Yakir Shina יקיר שינה

Personal information
- Full name: Yakir Shina
- Date of birth: September 25, 1985 (age 40)
- Place of birth: Rishon LeZion, Israel
- Height: 1.80 m (5 ft 11 in)
- Position: Center-back

Team information
- Current team: Hapoel Marmorek

Youth career
- Maccabi Tel Aviv

Senior career*
- Years: Team / Apps / (Gls)
- 2004–2013: Maccabi Tel Aviv / 15 / (0)
- 2006–2007: → Hapoel Bnei Lod (loan) / 29 / (1)
- 2007–2008: → Hapoel Acre (loan) / 31 / (2)
- 2008–2010: → Maccabi Ahi Nazareth (loan) / 30 / (1)
- 2010–2011: → Hapoel Ramat Gan (loan) / 30 / (1)
- 2011–2013: → Hapoel Bnei Lod (loan) / 54 / (7)
- 2013–2014: Beitar Tel Aviv Ramla / 31 / (1)
- 2014–2015: Hapoel Ra'anana / 11 / (0)
- 2015–2016: Hapoel Bnei Lod / 21 / (1)
- 2016–2017: Maccabi Netanya / 23 / (1)
- 2017–2018: Hapoel Rishon LeZion / 16 / (0)
- 2018–2019: Hapoel Marmorek / 13 / (0)

International career
- 2011–: Israel (beach) / 2 / (0)

= Yakir Shina =

Israeli footballer (born 1985)

Yakir Shina (יקיר שינה; born 25 September 1985) is an Israeli footballer who plays for Hapoel Marmorek. He had been loaned to Hapoel Ramat Gan, Hapoel Acre, Maccabi Ahi Nazareth and played for Beitar Tel Aviv Ramla, Hapoel Bnei Lod and Hapoel Ra'anana, and is a defender.

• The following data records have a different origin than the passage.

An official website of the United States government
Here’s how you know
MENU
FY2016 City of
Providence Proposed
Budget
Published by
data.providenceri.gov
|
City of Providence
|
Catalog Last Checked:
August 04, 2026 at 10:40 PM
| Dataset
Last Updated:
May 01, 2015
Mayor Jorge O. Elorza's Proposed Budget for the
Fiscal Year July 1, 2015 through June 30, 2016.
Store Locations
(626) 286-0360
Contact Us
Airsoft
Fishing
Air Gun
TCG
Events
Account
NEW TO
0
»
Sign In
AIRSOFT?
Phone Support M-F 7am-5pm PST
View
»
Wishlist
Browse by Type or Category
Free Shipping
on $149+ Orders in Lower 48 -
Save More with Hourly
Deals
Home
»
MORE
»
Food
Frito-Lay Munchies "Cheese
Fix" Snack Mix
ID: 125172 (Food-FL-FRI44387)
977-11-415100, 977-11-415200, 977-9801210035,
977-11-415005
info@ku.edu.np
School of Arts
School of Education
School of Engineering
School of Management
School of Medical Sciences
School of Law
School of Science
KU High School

Yakir began his career with Maccabi Tel Aviv. He moved to Maccabi Ahi Nazareth in 2008. In the 2008-2009 season Maccabi Ahi Nazareth played in Liga Leumit and promoted to Ligat Ha'al and the fans of the team insisted that they wanted him to stay in the team at least for one more season. In the first match in the 2009/2010 season he scored a goal and showed that he is very talented player. After the match, scouts from Alemannia Aachen were interested by his fast and "fighting" playing style. Unfortunately in the second game against Bnei Yehuda Tel Aviv F.C. he was injured in the 40th minute and missed the rest of the season.